Stored items
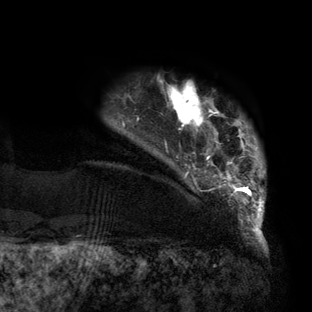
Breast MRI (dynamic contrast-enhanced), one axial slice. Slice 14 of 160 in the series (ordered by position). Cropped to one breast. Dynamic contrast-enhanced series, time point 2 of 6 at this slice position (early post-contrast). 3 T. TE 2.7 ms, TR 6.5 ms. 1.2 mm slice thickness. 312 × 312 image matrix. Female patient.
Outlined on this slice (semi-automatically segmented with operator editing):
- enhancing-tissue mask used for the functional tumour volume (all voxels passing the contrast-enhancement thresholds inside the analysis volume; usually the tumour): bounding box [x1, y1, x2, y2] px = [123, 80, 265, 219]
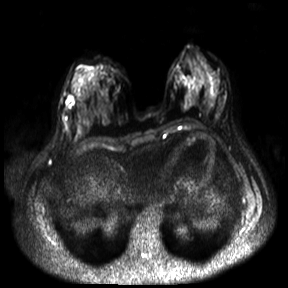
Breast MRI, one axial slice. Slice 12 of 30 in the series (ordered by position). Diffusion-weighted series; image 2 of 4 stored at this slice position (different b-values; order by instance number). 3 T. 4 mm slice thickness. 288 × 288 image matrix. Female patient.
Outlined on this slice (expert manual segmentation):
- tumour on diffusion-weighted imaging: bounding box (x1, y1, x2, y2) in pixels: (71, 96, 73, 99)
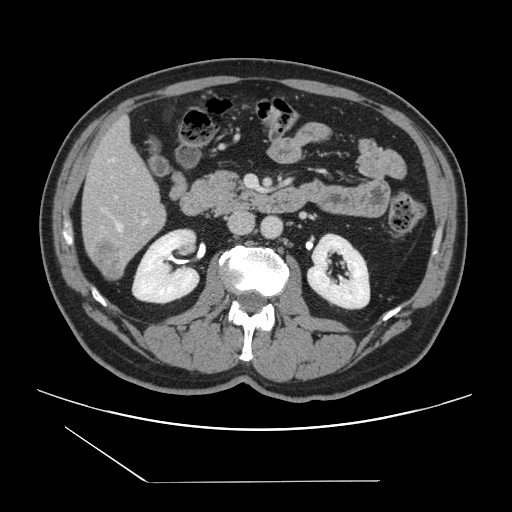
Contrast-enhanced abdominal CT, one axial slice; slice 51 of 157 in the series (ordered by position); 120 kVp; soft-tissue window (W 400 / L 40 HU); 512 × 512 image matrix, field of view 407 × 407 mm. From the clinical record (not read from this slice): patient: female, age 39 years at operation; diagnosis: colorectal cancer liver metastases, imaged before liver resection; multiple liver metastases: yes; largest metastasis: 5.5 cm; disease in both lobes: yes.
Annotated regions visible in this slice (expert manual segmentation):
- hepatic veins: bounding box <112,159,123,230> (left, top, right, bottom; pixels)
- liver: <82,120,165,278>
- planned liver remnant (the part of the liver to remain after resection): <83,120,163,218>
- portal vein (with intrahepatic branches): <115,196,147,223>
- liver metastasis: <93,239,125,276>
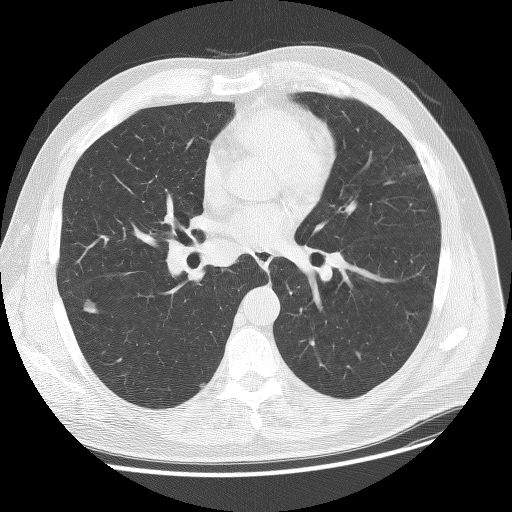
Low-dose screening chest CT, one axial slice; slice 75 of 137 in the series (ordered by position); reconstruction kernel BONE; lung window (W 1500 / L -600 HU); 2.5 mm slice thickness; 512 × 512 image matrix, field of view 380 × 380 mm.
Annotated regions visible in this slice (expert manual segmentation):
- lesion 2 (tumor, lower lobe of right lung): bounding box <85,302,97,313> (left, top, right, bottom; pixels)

---

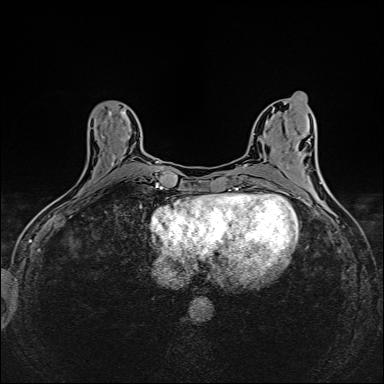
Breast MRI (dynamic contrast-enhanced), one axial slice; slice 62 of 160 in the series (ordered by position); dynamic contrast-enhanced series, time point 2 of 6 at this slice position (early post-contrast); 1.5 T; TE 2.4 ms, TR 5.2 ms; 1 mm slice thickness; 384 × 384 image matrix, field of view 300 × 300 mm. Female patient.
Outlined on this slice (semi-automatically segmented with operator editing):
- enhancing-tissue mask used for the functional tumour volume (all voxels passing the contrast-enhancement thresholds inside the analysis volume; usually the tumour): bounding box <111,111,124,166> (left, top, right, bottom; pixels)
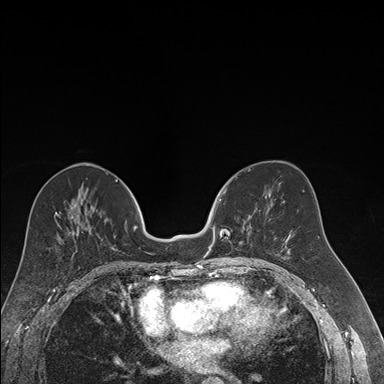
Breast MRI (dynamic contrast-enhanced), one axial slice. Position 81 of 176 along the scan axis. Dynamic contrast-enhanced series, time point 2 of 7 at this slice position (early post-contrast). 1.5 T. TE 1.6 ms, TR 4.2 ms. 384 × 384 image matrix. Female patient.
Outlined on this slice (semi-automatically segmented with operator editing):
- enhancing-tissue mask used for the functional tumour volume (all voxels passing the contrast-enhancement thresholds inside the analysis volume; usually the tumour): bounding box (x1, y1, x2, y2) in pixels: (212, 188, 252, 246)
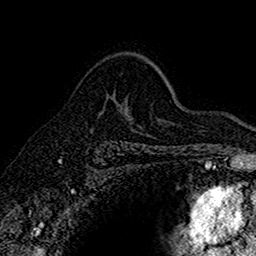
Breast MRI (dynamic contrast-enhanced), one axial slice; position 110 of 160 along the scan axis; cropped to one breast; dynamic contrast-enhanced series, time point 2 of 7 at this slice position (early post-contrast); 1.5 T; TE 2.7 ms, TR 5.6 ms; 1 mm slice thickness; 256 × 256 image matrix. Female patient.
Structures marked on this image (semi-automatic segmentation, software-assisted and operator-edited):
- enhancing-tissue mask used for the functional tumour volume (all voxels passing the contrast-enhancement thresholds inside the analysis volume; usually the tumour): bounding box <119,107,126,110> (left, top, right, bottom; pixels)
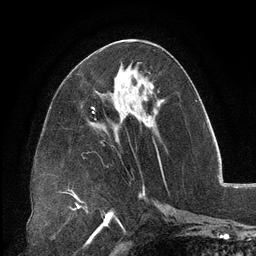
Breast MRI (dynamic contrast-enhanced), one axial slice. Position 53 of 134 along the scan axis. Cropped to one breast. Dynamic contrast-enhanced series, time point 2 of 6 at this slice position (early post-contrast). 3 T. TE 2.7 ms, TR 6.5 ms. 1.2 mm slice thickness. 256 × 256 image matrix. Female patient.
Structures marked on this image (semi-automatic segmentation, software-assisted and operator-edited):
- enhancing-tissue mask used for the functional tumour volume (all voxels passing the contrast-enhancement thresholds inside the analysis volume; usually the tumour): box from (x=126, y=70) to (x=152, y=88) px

- Your instructions -
Beginning with the line above that has "188, 252, 246)" and going on through the line that has "(x=152, y=88) px", retype every line exactly and add nothing else; drop the pictures.

- Task response -
- enhancing-tissue mask used for the functional tumour volume (all voxels passing the contrast-enhancement thresholds inside the analysis volume; usually the tumour): bounding box (x1, y1, x2, y2) in pixels: (212, 188, 252, 246)
Breast MRI (dynamic contrast-enhanced), one axial slice; position 110 of 160 along the scan axis; cropped to one breast; dynamic contrast-enhanced series, time point 2 of 7 at this slice position (early post-contrast); 1.5 T; TE 2.7 ms, TR 5.6 ms; 1 mm slice thickness; 256 × 256 image matrix. Female patient.
Structures marked on this image (semi-automatic segmentation, software-assisted and operator-edited):
- enhancing-tissue mask used for the functional tumour volume (all voxels passing the contrast-enhancement thresholds inside the analysis volume; usually the tumour): bounding box <119,107,126,110> (left, top, right, bottom; pixels)
Breast MRI (dynamic contrast-enhanced), one axial slice. Position 53 of 134 along the scan axis. Cropped to one breast. Dynamic contrast-enhanced series, time point 2 of 6 at this slice position (early post-contrast). 3 T. TE 2.7 ms, TR 6.5 ms. 1.2 mm slice thickness. 256 × 256 image matrix. Female patient.
Structures marked on this image (semi-automatic segmentation, software-assisted and operator-edited):
- enhancing-tissue mask used for the functional tumour volume (all voxels passing the contrast-enhancement thresholds inside the analysis volume; usually the tumour): box from (x=126, y=70) to (x=152, y=88) px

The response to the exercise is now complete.